Reliance on pain medication is widespread throughout many demographics, and no matter how or why the pills got in their hands, millions of Americans are learning the dire consequences of them.
“When you trace the roots, I think it started maybe 20 years ago, or perhaps less, when there was an actual concern that people’s pain wasn’t being sufficiently managed or even ignored,” says James Whedon, DC, MS, director of health services research at the Southern California University of Health Sciences. “Pharmaceutical companies started to jump on board with this idea and began engaging in some pretty aggressive marketing tactics. Now, we have a situation where many hundreds of thousands of opiod prescriptions are dispensed every day in the United States.”
Hands-on healthcare
In the midst of this crisis, stakeholders have devised a number of solutions intended to guide the public away from pharmacological pain-relief solutions. Many studies over the years have shown the benefits of chiropractic as a proven, cost-effective approach to musculoskeletal pain, but where does chiropractic fall in the fight against the opioid epidemic?
“There is a lot of context here as it relates to why chiropractic care as opposed to any other discipline,” says Jay Greenstein, DC, chairman of Clinical Compass. “I think it’s important to understand that in 2016, the Lancet published a paper looking at the global burden of disease. What has been proven in the scientific literature to be effective for the treatment of neck and low back pain is chiropractic. It made so much sense to evaluate chiropractic in the context of opiate utilization because neck and low back pain are literally the world’s biggest problems.”
The low back pain problem
A recent study in the Lancet Medical Journal found that back pain treatment is being mismanaged across the world. In 2009, a study found that opioids, which kill 35,000 people each year, were prescribed to 60 percent of patients who visit the emergency department due to low back pain.
“The burden from low back pain has reached a tipping point where the condition is growing rapidly, is poorly understood and is being mismanaged medically,” said Rachelle Buchbinder, MD, a professor who helped spearhead the study. With over 93 people per day dying from an opioid overdose, and 70 percent of those people being prescribed opioids for back pain, it is important to realize that there is a research-backed treatment proven to significantly reduce lower back pain.
The search for an answer
In 2016, his study, Association between Utilization of Chiropractic Services and Use of Prescription Opioids Among Patients with Low Back Pain, found a 55 percent reduction in the likelihood of people filling prescriptions for opioids in those who received chiropractic care as compared to those who did not. Furthermore, the charges for filling opioid prescriptions and providing clinical services for chiropractic recipients were 74 percent and 78 percent lower, respectively.

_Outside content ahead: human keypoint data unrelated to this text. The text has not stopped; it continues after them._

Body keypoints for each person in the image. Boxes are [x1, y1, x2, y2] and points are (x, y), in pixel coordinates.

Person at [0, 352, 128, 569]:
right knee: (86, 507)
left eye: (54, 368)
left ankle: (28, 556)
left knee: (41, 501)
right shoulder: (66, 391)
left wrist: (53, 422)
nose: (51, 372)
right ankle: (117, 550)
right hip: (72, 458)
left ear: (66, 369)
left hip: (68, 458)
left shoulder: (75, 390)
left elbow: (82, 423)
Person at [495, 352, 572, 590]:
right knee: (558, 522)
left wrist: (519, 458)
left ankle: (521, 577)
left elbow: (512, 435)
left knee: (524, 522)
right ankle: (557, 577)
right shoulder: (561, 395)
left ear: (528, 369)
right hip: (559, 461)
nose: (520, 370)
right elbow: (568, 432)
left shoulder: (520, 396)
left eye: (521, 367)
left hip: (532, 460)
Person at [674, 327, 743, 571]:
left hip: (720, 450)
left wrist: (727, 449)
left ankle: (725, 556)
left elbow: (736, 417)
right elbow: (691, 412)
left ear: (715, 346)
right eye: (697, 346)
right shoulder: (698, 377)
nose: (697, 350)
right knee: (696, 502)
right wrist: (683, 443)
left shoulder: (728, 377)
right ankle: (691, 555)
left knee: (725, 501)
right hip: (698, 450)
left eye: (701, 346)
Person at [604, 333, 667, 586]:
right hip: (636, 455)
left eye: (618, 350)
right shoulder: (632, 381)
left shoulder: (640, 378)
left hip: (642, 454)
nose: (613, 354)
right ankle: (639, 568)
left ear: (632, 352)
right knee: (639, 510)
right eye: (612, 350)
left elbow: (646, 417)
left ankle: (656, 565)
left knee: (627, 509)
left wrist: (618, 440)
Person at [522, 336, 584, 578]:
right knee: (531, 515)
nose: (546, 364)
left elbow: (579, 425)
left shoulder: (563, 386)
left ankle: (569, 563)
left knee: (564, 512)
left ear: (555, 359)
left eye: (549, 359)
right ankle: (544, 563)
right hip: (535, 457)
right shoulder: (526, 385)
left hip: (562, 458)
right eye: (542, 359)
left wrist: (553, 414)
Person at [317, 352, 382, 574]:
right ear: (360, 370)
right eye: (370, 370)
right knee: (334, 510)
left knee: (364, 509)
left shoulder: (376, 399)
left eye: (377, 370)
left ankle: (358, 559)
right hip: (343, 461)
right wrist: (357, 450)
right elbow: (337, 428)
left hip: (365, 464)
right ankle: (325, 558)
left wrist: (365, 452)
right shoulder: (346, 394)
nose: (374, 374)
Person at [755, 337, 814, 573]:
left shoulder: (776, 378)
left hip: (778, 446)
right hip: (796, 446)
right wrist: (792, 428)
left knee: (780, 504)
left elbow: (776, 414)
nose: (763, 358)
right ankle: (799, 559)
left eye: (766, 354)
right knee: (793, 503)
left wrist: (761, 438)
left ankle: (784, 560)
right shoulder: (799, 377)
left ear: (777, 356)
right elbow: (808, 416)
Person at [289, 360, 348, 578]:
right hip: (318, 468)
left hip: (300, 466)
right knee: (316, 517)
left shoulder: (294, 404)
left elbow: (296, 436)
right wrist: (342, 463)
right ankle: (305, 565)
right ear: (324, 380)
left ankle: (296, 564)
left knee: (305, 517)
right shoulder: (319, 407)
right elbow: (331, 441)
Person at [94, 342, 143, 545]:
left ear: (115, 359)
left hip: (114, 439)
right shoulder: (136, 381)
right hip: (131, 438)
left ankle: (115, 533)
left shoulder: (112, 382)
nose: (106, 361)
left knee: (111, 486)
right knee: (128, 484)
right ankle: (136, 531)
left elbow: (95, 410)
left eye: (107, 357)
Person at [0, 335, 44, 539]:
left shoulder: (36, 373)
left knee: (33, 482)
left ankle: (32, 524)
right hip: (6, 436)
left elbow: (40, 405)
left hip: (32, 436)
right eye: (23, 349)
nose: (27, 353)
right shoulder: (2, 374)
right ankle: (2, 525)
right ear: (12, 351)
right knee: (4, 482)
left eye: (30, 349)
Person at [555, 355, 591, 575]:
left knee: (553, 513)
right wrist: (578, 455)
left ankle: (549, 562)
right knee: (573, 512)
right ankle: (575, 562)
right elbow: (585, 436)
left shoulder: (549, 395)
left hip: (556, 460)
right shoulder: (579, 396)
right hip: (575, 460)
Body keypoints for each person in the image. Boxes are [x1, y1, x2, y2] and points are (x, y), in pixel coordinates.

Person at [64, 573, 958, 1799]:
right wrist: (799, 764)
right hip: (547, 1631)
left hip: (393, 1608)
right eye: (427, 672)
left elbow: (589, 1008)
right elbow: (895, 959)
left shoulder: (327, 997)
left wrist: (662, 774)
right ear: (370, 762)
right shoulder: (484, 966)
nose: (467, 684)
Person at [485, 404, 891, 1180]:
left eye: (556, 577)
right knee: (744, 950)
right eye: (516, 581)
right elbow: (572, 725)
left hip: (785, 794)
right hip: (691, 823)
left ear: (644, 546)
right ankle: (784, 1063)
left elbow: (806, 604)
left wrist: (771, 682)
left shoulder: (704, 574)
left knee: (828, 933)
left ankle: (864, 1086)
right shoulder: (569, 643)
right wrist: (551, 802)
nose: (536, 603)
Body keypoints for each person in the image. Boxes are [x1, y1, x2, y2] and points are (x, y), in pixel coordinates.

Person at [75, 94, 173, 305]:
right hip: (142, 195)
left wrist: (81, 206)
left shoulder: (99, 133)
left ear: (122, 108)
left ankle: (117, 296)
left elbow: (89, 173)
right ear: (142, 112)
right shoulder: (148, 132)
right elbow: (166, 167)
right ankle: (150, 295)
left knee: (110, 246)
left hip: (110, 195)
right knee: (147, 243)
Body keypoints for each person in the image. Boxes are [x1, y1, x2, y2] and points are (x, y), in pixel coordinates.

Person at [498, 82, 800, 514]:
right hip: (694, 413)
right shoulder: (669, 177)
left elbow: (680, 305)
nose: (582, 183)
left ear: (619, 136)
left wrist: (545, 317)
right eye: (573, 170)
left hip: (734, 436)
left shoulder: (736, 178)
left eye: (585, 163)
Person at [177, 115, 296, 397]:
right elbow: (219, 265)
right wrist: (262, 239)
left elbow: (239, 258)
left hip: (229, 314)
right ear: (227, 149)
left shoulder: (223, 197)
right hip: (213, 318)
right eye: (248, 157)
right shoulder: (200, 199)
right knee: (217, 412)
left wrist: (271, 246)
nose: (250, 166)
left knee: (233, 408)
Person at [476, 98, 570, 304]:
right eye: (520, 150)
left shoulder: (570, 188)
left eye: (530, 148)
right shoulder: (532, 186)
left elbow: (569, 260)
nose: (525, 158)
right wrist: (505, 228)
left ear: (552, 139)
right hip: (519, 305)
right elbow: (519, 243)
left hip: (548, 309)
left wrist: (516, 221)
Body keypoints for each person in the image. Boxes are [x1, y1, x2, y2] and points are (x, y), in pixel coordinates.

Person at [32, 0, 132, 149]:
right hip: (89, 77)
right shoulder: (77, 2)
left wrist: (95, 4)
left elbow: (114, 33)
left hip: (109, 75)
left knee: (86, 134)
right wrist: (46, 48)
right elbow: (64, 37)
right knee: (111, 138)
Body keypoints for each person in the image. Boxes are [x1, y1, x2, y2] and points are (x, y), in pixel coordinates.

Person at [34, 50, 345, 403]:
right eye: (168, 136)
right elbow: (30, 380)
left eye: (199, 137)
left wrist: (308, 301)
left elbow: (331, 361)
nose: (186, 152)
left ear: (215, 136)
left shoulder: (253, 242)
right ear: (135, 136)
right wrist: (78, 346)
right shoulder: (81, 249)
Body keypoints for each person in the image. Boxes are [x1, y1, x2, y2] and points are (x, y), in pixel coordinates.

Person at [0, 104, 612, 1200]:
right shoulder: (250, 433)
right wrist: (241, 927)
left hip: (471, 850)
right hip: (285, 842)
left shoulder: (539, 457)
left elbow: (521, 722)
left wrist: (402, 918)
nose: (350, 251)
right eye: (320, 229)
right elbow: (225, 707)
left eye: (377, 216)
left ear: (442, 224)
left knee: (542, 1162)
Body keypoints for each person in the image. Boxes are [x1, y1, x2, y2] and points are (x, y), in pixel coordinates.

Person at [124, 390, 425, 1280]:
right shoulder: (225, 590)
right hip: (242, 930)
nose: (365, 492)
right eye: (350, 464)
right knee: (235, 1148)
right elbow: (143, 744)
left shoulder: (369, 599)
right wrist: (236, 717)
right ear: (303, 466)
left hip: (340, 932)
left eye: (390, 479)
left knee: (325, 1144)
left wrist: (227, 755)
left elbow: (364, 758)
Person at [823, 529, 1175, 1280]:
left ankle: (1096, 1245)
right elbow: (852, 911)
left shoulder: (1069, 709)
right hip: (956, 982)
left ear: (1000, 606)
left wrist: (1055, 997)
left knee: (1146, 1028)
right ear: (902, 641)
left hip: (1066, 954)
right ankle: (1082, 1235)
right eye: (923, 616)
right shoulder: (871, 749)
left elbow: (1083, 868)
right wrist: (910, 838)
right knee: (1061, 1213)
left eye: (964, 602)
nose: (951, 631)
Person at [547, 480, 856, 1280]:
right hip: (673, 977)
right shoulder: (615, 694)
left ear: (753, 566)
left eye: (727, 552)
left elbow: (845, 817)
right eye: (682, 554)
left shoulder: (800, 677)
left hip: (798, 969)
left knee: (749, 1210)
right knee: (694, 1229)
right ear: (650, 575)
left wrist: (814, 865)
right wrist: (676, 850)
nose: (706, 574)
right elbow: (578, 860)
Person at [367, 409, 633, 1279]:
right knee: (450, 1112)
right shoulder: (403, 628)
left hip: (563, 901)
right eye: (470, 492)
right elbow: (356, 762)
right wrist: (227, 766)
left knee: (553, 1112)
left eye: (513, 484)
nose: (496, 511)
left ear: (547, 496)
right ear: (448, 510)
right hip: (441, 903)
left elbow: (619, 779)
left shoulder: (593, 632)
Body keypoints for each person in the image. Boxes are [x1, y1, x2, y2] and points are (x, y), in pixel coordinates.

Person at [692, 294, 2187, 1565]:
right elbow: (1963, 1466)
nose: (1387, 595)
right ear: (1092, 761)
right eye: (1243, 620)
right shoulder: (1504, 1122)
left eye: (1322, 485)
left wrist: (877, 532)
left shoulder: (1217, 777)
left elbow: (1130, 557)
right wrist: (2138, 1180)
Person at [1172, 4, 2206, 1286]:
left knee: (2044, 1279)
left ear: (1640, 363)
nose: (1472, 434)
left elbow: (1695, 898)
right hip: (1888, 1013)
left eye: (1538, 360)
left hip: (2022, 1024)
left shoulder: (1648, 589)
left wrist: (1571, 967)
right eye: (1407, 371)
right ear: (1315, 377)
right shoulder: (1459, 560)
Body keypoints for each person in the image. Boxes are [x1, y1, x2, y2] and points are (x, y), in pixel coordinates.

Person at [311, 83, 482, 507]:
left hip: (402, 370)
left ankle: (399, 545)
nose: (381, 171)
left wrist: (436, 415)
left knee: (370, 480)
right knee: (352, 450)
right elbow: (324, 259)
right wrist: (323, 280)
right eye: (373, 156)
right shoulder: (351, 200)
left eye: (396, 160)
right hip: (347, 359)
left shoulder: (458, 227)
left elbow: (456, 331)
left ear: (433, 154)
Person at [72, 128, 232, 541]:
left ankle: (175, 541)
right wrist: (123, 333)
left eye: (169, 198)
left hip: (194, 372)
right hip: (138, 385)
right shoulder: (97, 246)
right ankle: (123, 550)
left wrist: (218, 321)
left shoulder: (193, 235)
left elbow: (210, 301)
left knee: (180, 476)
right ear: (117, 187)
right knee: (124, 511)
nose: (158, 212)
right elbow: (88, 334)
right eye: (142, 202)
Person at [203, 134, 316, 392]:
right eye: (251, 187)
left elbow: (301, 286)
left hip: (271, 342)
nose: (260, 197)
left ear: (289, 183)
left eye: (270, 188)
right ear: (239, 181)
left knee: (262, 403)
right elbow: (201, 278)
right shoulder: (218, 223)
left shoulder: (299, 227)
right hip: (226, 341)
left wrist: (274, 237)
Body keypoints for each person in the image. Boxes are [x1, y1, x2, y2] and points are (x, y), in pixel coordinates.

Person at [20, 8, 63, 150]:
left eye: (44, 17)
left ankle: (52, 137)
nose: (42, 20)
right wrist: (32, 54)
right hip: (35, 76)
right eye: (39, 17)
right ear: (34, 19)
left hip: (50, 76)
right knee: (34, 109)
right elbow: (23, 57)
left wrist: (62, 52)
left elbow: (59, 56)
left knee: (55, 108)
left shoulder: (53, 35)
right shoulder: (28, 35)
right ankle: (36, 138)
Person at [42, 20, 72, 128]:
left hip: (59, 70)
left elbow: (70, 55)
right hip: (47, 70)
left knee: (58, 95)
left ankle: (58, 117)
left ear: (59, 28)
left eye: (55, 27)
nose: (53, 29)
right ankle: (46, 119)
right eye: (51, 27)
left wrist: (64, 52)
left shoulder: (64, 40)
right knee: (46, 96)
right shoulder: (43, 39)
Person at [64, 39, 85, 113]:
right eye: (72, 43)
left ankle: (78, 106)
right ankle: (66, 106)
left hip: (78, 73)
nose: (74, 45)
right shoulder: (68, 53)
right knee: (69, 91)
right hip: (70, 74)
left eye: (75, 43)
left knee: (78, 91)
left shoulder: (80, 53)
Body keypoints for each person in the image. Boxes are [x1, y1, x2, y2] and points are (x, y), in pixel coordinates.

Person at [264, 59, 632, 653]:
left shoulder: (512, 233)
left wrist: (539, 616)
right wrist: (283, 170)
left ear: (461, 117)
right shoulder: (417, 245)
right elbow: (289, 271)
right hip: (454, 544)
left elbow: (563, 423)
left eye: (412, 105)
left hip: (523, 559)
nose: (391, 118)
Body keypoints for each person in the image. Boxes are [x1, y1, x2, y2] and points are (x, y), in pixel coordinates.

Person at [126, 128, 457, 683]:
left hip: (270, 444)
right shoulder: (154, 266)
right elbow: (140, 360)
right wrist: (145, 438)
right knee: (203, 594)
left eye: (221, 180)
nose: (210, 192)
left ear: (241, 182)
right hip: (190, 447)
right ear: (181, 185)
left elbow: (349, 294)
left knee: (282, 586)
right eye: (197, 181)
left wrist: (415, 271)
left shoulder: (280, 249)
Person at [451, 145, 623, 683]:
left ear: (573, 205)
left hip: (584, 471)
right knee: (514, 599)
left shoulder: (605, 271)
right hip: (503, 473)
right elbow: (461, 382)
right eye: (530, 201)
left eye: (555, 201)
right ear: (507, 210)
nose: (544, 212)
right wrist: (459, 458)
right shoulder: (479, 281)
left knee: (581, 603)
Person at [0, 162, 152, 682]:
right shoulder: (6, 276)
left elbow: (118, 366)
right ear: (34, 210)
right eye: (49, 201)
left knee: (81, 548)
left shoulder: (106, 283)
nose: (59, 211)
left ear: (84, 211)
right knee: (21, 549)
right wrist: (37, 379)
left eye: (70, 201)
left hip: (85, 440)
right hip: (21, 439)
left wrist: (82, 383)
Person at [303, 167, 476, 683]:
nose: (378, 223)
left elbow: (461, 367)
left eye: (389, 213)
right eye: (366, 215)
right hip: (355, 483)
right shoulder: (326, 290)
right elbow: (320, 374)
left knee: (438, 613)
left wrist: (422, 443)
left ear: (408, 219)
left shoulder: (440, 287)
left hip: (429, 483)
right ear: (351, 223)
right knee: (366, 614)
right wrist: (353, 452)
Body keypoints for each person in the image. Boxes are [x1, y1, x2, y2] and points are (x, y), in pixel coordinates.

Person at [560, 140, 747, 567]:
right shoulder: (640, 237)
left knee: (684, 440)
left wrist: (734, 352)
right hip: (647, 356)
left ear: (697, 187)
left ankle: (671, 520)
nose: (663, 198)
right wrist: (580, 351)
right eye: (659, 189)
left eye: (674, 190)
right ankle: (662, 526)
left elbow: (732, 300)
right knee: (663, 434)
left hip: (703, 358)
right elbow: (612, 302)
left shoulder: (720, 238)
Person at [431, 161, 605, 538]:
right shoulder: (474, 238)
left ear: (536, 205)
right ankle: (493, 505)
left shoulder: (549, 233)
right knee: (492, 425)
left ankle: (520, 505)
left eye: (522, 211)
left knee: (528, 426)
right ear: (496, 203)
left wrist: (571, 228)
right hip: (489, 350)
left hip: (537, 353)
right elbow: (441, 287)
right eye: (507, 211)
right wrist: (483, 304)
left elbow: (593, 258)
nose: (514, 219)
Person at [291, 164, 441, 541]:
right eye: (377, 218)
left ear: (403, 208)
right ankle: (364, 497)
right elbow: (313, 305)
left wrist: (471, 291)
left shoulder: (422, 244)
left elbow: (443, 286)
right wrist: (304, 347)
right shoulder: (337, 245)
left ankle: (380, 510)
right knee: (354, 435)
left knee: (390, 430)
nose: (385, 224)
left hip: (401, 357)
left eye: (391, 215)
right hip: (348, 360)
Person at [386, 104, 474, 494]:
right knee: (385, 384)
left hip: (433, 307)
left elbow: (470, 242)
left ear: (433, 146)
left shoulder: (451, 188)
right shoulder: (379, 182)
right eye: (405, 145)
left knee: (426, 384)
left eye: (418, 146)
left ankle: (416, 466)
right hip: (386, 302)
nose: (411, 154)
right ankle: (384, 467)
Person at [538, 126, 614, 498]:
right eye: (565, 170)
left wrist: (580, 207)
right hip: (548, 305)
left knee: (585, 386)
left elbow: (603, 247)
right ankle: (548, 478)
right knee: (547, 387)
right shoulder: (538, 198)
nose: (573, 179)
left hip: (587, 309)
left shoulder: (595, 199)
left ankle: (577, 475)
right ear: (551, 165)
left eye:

“That’s statistically significant, and it may be a highly clinically significant result as well,” Whedon says. “Seeing this from the point of view of a chiropractor, I would be inclined to say that these results quite possibly stem from the positive clinical changes, reduction in pain, reduction in disability, and so on, that chiropractic delivers these results for the patients and is responsible for the reduced use of opioids.”